3. Paul écrit : « Nous avons tous été baptisés en un seul et même Esprit pour former un seul corps » (v. 13). Il s’inclut donc dans le corps dont il parle. Or Paul ne se trouve pas à Corinthe au moment où il écrit, et il n’est pas membre de l’Église de Corinthe. Dans sa pensée, le corps ne se réduit pas à l’Église de Corinthe.
4. Parmi les ministères mentionnés, les fonctions des organes du corps, Paul mentionne en premier lieu les apôtres (v. 28). Or, à ce que l’on sache, il n’y a pas d’apôtre à Corinthe au moment où Paul écrit(3).
Pour ces quatre raisons, on doit penser que l’Église dont Paul parle dans tout le passage et qu’il compare à un corps est l’Église une, l’Église universelle.

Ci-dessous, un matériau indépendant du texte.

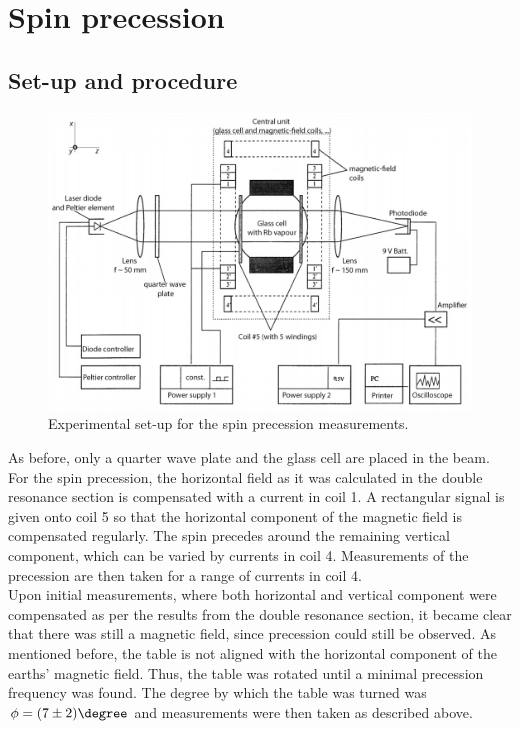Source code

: \section{Spin precession}
\subsection{Set-up and procedure}
\begin{figure}
\centering
\includegraphics[width=1.0\linewidth]{graphics/spinprecessionsetup}
\caption[Spin precession set-up]{Experimental set-up for the spin precession measurements. \cite{anleitung}}
\label{fig:spinprecessionsetup}
\end{figure}
As before, only a quarter wave plate and the glass cell are placed in the beam. For the spin precession, the horizontal field as it was calculated in the double resonance section is compensated with a current in coil 1. A rectangular signal is given onto coil 5 so that the horizontal component of the magnetic field is compensated regularly. The spin precedes around the remaining vertical component, which can be varied by currents in coil 4. Measurements of the precession are then taken for a range of currents in coil 4.\\

Upon initial measurements, where both horizontal and vertical component were compensated as per the results from the double resonance section, it became clear that there was still a magnetic field, since precession could still be observed. As mentioned before, the table is not aligned with the horizontal component of the earths' magnetic field. Thus, the table was rotated until a minimal precession frequency was found. The degree by which the table was turned was $\phi=\unit{(7\pm2)}{\degree}$ and measurements were then taken as described above.

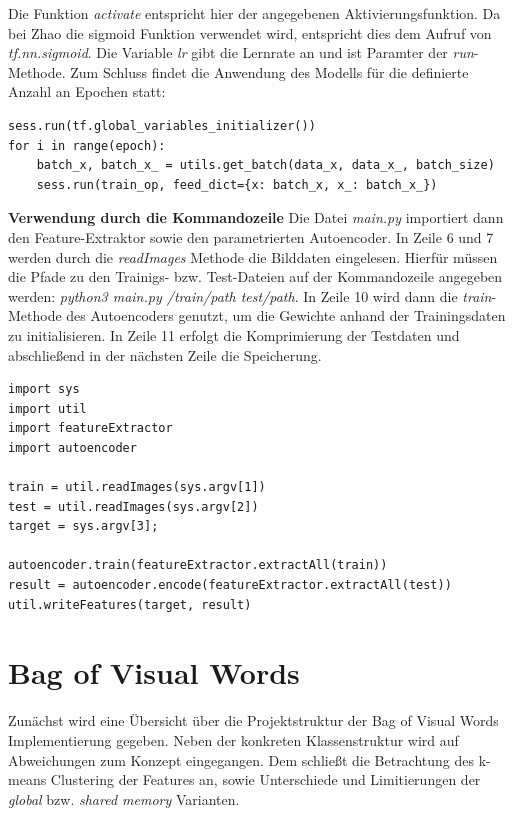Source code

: Die Funktion \textit{activate} entspricht hier der angegebenen Aktivierungsfunktion. Da bei Zhao die sigmoid Funktion verwendet wird, entspricht dies dem Aufruf von \textit{tf.nn.sigmoid}. Die Variable \textit{lr} gibt die Lernrate an und ist Paramter der \textit{run}-Methode. Zum Schluss findet die Anwendung des Modells für die definierte Anzahl an Epochen statt: 

\begin{lstlisting}[style=Python]
sess.run(tf.global_variables_initializer())
for i in range(epoch):
	batch_x, batch_x_ = utils.get_batch(data_x, data_x_, batch_size)
	sess.run(train_op, feed_dict={x: batch_x, x_: batch_x_})
\end{lstlisting}

\textbf{Verwendung durch die Kommandozeile} Die Datei \textit{main.py} importiert dann den Feature-Extraktor sowie den parametrierten Autoencoder. In Zeile 6 und 7 werden durch die \textit{readImages} Methode die Bilddaten eingelesen. Hierfür müssen die Pfade zu den Trainigs- bzw. Test-Dateien auf der Kommandozeile angegeben werden: \textit{python3 main.py /train/path test/path}. In Zeile 10 wird dann die \textit{train}-Methode des Autoencoders genutzt, um die Gewichte anhand der Trainingsdaten zu initialisieren. In Zeile 11 erfolgt die Komprimierung der Testdaten und abschließend in der nächsten Zeile die Speicherung.

\begin{lstlisting}[style=Python]
import sys
import util
import featureExtractor
import autoencoder

train = util.readImages(sys.argv[1])
test = util.readImages(sys.argv[2])
target = sys.argv[3];

autoencoder.train(featureExtractor.extractAll(train))
result = autoencoder.encode(featureExtractor.extractAll(test))
util.writeFeatures(target, result)
\end{lstlisting}

\section{Bag of Visual Words}

Zunächst wird eine Übersicht über die Projektstruktur der Bag of Visual Words Implementierung gegeben. Neben der konkreten Klassenstruktur wird auf Abweichungen zum Konzept eingegangen. Dem schließt die Betrachtung des k-means Clustering der Features an, sowie Unterschiede und Limitierungen der \textit{global} bzw. \textit{shared memory} Varianten.

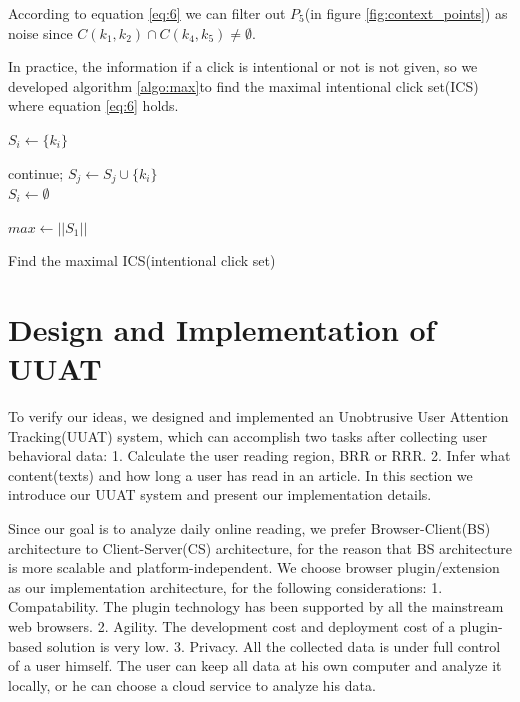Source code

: \documentclass{sigchi}
\begin{document}
According to equation \ref{eq:6} we can filter out $P_5$(in figure \ref{fig:context_points}) as noise since 
$C({k_1},{k_2}) \cap C({k_4},{k_5}) \ne \emptyset $. 

In practice, the information if a click is intentional or not is not given, so we developed algorithm \ref{algo:max}to find the maximal 
intentional click set(ICS) where equation \ref{eq:6} holds.

\begin{algorithm}
\DontPrintSemicolon %


 {
    $S_i \gets  \{k_i\}   $\;
}

 {
	 {
		continue;
	}
	 {
    		 {
			${S_j} \gets {S_j} \cup \{ {k_i}\} $
\\
			${S_i} \gets \emptyset$
		}
	}
}

$max \gets ||S_1||$\;

 {
}

\;
\caption{Find the maximal ICS(intentional click set)}
\label{algo:max}
\end{algorithm}



\section{Design and Implementation of UUAT}
To verify our ideas, we designed and implemented an Unobtrusive User Attention Tracking(UUAT) 
system, which can accomplish two tasks after collecting user behavioral data: 1.  Calculate the user reading region, 
BRR or RRR. 2. Infer what content(texts) and how long a user has read in an article. 
In this section we introduce our UUAT system and present our implementation details.

Since our goal is to analyze daily online reading, we prefer 
Browser-Client(BS) architecture to Client-Server(CS) architecture, for the reason that
BS architecture is more scalable and platform-independent. 
We choose browser plugin/extension as our implementation architecture, for the following considerations:
1. Compatability. The plugin technology has been supported by all the mainstream web browsers. 
2. Agility. The development cost and deployment cost of a plugin-based solution is very low. 
3. Privacy. All the collected data is under full control of a user himself. The user can keep all data at his own computer and analyze it locally, or he can choose a cloud service to analyze his data.
\end{document}
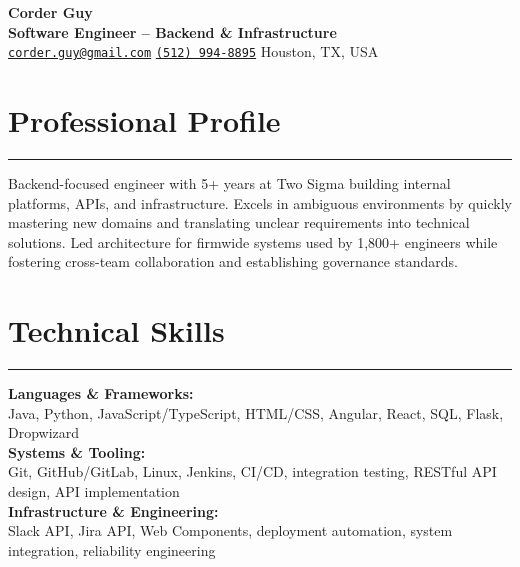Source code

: \documentclass[10pt]{article}
\begin{document}
\begin{center}
  {\Huge\textbf{Corder Guy}} \\
  \vspace{0.7em}
  {\Large\textbf{Software Engineer -- Backend \& Infrastructure}} \\
  \href{mailto:corder.guy@gmail.com}{\texttt{corder.guy@gmail.com}}
  \textbar{}
  \href{tel:+15129948895}{\texttt{(512) 994-8895}}
  \textbar{}
  Houston, TX, USA
\end{center}

\newcommand{\sectionline}{\vspace{-0.75em}\hrule\vspace{0.5em}}
\newcommand{\resumesection}[1]{\section*{{\fontsize{17}{19}\selectfont #1}} \sectionline}

\resumesection{Professional Profile}
Backend-focused engineer with 5+ years at Two Sigma building internal platforms, APIs, and infrastructure. Excels in ambiguous environments by quickly mastering new domains and translating unclear requirements into technical solutions. Led architecture for firmwide systems used by 1,800+ engineers while fostering cross-team collaboration and establishing governance standards.

\newcommand{\skillsection}[2]{\textbf{#1:} \\ \hspace*{1em} #2}

\resumesection{Technical Skills}
\skillsection{Languages \& Frameworks}{}
Java, Python, JavaScript/TypeScript, HTML/CSS, Angular, React, SQL, Flask, Dropwizard \\
\skillsection{Systems \& Tooling}{}
Git, GitHub/GitLab, Linux, Jenkins, CI/CD, integration testing, RESTful API design, API implementation \\
\skillsection {Infrastructure \& Engineering}{}
Slack API, Jira API, Web Components, deployment automation, system integration, reliability engineering


\newcommand{\sectionentry}[2]{\textbf{#1} \hfill \emph{#2}}

\newcommand{\roleentry}[1]{\textbf{#1}}

\newenvironment{role}[1]{
  \roleentry{#1}
  \begin{itemize}[left=1.5em]
}{
  \end{itemize}
}
\end{document}
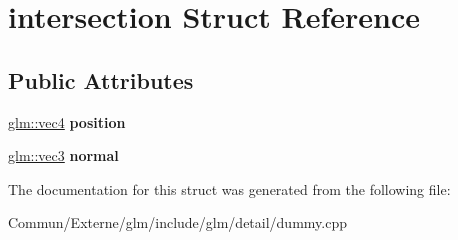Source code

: \hypertarget{structintersection}{}\section{intersection Struct Reference}
\label{structintersection}
\subsection*{Public Attributes}
\begin{DoxyCompactItemize}
\item 
\hyperlink{group__core__types_ga5881b1b022d7fd1b7218f5916532dd02}{glm\+::vec4} {\bfseries position}\hypertarget{structintersection_a7a33f425d759e3e1240499a7f527b914}{}\label{structintersection_a7a33f425d759e3e1240499a7f527b914}

\item 
\hyperlink{group__core__types_ga1c47e8b3386109bc992b6c48e91b0be7}{glm\+::vec3} {\bfseries normal}\hypertarget{structintersection_a4db60aeaf032905a89ca8382914b44e4}{}\label{structintersection_a4db60aeaf032905a89ca8382914b44e4}

\end{DoxyCompactItemize}


The documentation for this struct was generated from the following file\+:\begin{DoxyCompactItemize}
\item 
Commun/\+Externe/glm/include/glm/detail/dummy.\+cpp\end{DoxyCompactItemize}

Il y a ici quelque chose de remarquable. Pour aborder des problèmes concrets de la communauté locale de Corinthe, Paul entame une réflexion sur l’Église universelle. C’est sur sa conception de l’Église une que l’apôtre fonde les exhortations qu’il adresse à la communauté locale. En fait, lorsqu’on considère le Nouveau Testament, on s’aperçoit que tous les textes qui donnent un enseignement ecclésiologique, un enseignement sur la nature ou les caractéristiques de l’Église, parlent de l’Église une. Cela ne veut pas dire que l’Église locale n’existe pas. Elle est bien présente dans le Nouveau Testament, mais simplement comme un fait, un fait voulu par Dieu. Par contre, dès qu’un auteur du Nouveau Testament élabore une ecclésiologie, c’est toujours de l’Église une qu’il est question. De même, lorsque Paul veut présenter une théologie de l’Église pour résoudre des problèmes locaux à Corinthe, le fondement de ses exhortations est une théologie de l’Église universelle.
On peut en conclure que, dans la pensée du Nouveau Testament, c’est l’Église une qui est la réalité fondamentale. L’Église locale ne se définit et n’a de raison d’être que par rapport à l’Église universelle : elle apparaît comme une manifestation locale de l’Église une.